Document structure recognition data
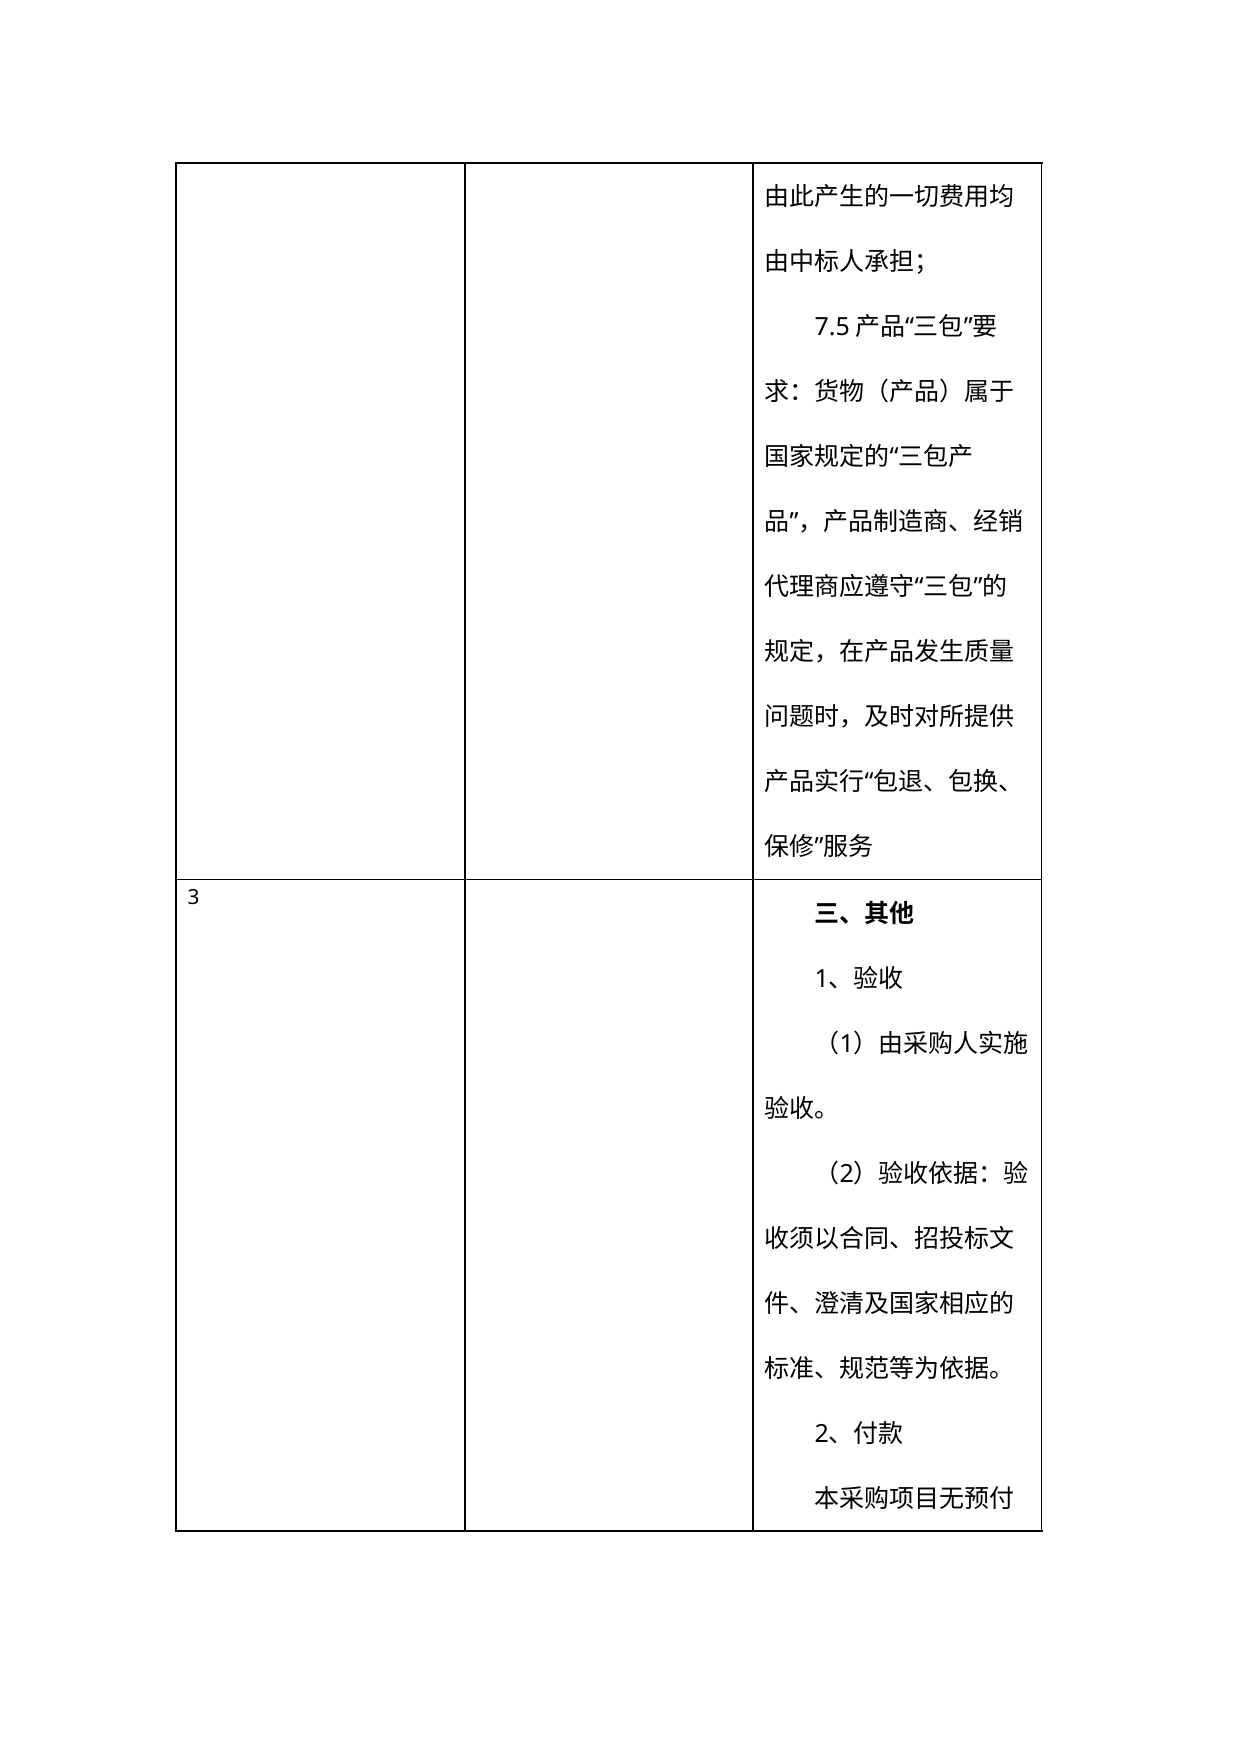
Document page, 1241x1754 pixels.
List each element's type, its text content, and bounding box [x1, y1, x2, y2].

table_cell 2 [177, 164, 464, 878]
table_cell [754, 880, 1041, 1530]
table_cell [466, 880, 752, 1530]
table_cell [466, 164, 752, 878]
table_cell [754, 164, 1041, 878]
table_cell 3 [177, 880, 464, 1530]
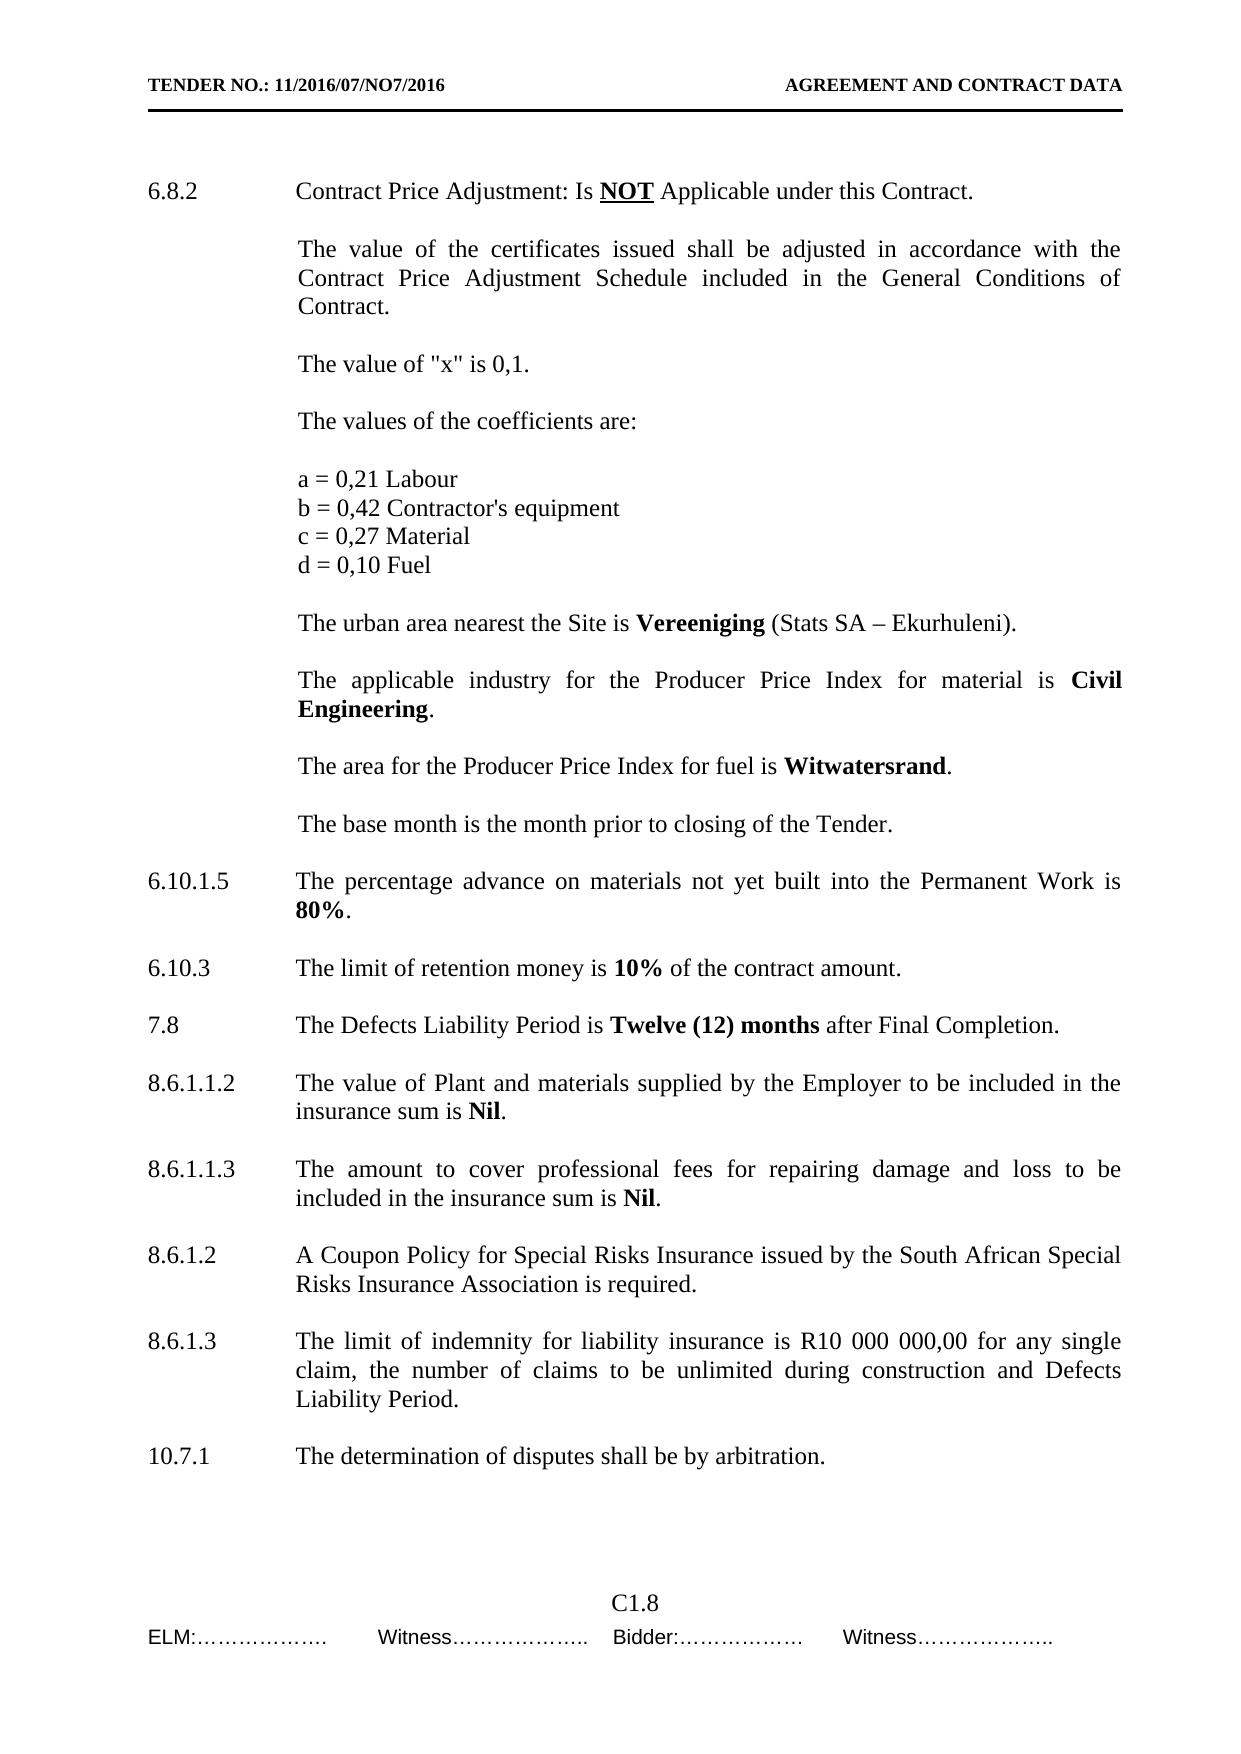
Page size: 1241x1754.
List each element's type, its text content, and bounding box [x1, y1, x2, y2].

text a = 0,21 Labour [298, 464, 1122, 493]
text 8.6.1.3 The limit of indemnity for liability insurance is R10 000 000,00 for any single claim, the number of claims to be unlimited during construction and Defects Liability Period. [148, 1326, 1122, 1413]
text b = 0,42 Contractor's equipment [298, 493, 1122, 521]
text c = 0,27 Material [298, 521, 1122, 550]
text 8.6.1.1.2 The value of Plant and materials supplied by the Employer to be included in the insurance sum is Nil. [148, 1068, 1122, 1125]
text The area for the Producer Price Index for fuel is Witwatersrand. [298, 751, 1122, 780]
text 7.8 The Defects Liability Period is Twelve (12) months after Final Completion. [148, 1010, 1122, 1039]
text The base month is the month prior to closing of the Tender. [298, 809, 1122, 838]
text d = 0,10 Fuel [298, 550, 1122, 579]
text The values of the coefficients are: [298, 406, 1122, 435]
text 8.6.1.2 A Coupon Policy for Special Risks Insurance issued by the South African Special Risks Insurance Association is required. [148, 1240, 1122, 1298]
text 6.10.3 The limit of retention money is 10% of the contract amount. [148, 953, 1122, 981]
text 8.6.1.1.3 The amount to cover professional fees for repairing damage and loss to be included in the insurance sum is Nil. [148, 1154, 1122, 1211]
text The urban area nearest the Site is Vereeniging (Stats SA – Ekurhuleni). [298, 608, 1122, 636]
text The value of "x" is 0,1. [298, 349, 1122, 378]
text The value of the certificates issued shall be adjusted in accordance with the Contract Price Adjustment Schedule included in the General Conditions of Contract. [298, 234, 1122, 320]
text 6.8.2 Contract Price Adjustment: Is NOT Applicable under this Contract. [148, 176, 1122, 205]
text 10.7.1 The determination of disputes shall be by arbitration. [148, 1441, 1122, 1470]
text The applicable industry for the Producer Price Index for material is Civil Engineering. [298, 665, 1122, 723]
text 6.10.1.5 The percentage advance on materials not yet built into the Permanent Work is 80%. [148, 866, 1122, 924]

## Job
All lines of the records above that carry the word "limit" should be listed.

## Exercise answer
text 8.6.1.3 The limit of indemnity for liability insurance is R10 000 000,00 for any single claim, the number of claims to be unlimited during construction and Defects Liability Period. [148, 1326, 1122, 1413]
text 6.10.3 The limit of retention money is 10% of the contract amount. [148, 953, 1122, 981]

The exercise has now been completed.